Wer von Sóller oder Lluc über die kurvenreiche Landstraße MA-10 fährt, erlebt eine der schönsten Panoramastrecken Mallorcas. Zwischen Pinien, Steineichen und kargen Kalksteinwänden taucht plötzlich ein türkisblauer Spiegel auf – so still, dass man glauben könnte, er atme.
Der Name Gorg Blau bedeutet „blauer Strudel“ oder „blaues Becken“, ein treffendes Bild für das intensive Farbspiel, das der See je nach Sonnenstand bietet. Morgens glitzert er in hellem Türkis, mittags wirkt er fast schwarzblau, am Abend spiegelt er das warme Gold der Felsen.

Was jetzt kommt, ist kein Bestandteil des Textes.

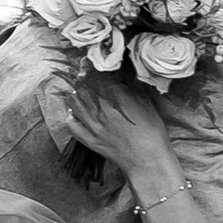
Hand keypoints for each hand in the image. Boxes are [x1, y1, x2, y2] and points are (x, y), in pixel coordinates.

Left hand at [42, 74, 175, 188]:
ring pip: (74, 103)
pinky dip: (70, 114)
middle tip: (80, 71)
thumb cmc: (152, 130)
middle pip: (82, 88)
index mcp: (115, 99)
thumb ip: (131, 84)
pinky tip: (73, 110)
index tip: (86, 61)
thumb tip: (121, 70)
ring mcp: (92, 127)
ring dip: (74, 92)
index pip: (95, 76)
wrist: (148, 161)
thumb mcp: (145, 101)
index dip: (88, 67)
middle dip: (79, 77)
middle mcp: (100, 111)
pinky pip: (72, 125)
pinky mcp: (90, 141)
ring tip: (76, 86)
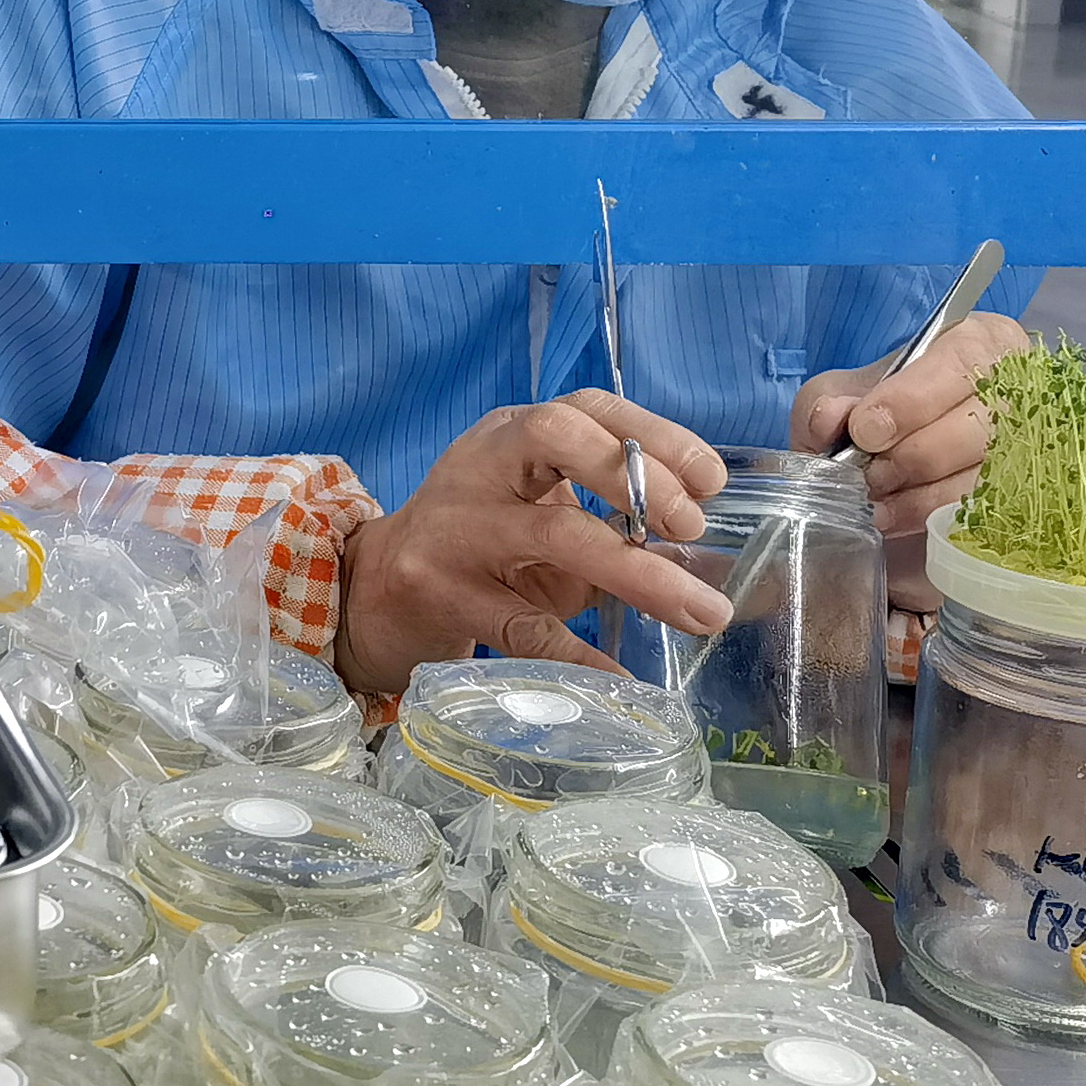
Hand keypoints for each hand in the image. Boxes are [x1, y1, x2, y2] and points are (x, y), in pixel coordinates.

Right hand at [335, 392, 733, 696]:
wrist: (373, 592)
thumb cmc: (479, 547)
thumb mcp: (535, 512)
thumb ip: (608, 520)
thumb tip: (705, 554)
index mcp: (509, 438)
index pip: (585, 408)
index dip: (655, 435)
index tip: (712, 481)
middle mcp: (479, 468)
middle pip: (557, 437)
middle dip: (637, 475)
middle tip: (691, 527)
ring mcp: (456, 529)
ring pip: (553, 533)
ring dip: (639, 572)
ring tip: (702, 612)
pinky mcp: (443, 594)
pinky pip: (525, 625)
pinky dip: (581, 654)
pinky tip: (623, 677)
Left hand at [794, 309, 1027, 611]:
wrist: (904, 457)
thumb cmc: (881, 411)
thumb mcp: (844, 393)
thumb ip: (828, 400)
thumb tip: (831, 418)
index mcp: (982, 342)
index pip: (963, 360)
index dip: (913, 399)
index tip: (867, 431)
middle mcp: (1023, 388)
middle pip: (982, 423)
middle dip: (914, 455)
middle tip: (868, 474)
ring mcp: (1038, 443)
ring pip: (990, 473)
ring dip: (922, 494)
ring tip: (876, 500)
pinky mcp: (1032, 493)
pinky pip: (991, 512)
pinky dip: (937, 518)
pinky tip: (899, 519)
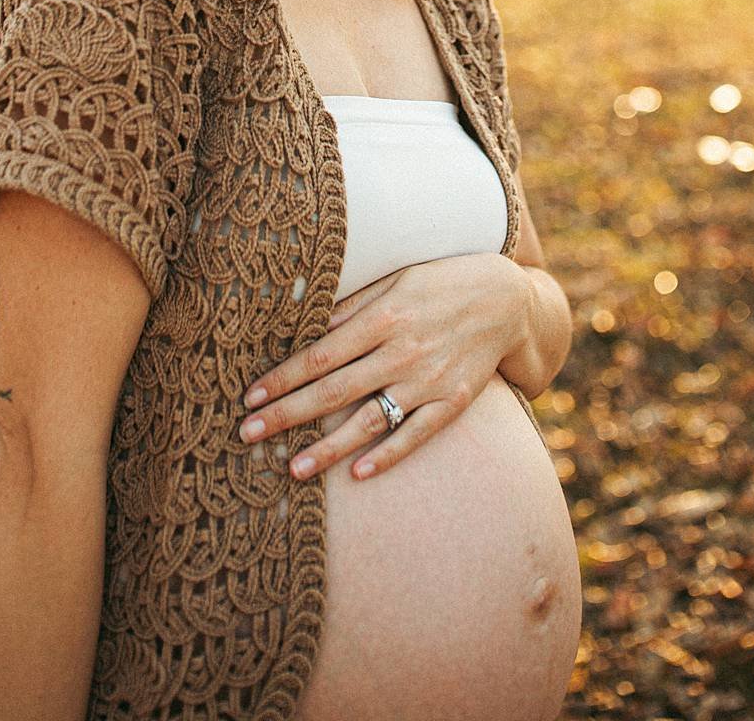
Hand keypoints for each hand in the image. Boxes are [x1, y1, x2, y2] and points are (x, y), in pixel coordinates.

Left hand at [237, 252, 532, 481]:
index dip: (282, 377)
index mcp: (383, 318)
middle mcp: (402, 353)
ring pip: (369, 421)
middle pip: (334, 391)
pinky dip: (387, 456)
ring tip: (292, 468)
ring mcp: (427, 382)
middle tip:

Von der Natur geschaffen, vom Menschen geformt
Was viele nicht wissen: Der heutige Gorg Blau ist kein natürlicher See, sondern ein Stausee, der in den 1970er-Jahren angelegt wurde. Ursprünglich floss hier der Torrent de Lluc, ein Wildbach, der das Tal durchzog und in eine tiefe, schmale Schlucht mündete – ein beliebtes Motiv für Künstler und Fotografen der Jahrhundertwende.
Als Palmas Trinkwasserbedarf wuchs, entschied man sich, das Tal aufzustauen. So entstand der künstliche See, der heute zusammen mit dem benachbarten Cúber-Stausee einen Großteil der Hauptstadtregion mit Trinkwasser versorgt.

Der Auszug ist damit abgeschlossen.